Nicolas BOILEAU (1636-1711)

 
SOYEZ PLUTÔT MAÇON…

Dans Florence, jadis vivait un médecin
Savant hâbleur, dit-on, et célèbre assassin.
Lui seul y fit longtemps la publique misère
Là le fils orphelin lui redemande un père ;
Ici le frère pleure un frère empoisonné.
L'un meurt vide de sang, l'autre plein de séné ;
Le rhume à son aspect se change en pleurésie,
Et par lui la migraine est bientôt frénésie,
Il quitte enfin la ville, en tous lieux détesté.
De tous ses amis morts un seul ami resté
Le mène en sa maison de superbe structure
C'était un riche abbé, fou de l'architecture.
Le médecin d'abord semble né dans cet art,
Déjà de bâtiments parle comme Mansart :
D'un salon qu'on élève il condamne la face ;
Au vestibule obscur il marque une autre place,
Approuve l'escalier tourné d'autre façon.
Son ami le conçoit, et mande son maçon.
Le maçon vient, écoute, approuve et se corrige.

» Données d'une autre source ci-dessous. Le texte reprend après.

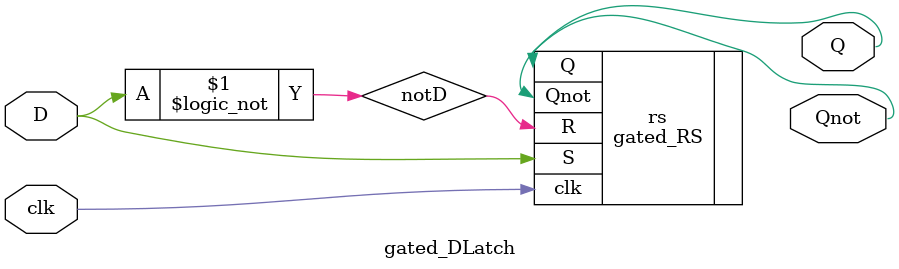
<source format=v>
module gated_DLatch (clk, D, Q, Qnot);
   input  D, clk;
   output Q, Qnot;
	
	wire notD;
	assign notD = !D;
   // You will need to instantiate gated_RS and modify relevant signals
	gated_RS rs(.clk(clk), .R(notD), .S(D), .Q(Q), .Qnot(Qnot));
endmodule
</source>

Enfin pour abréger un si plaisant prodige,
Notre assassin renonce à son art inhumain ;
Et désormais, la règle et l'équerre à la main,
Laissant de Galien la science suspecte,
De méchant médecin devient bon architecte.
Son exemple est pour nous un précepte excellent.
Soyez plutôt maçon, si c'est votre talent
Ouvrier estimé dans un art nécessaire,
Qu'écrivain du commun et poète vulgaire.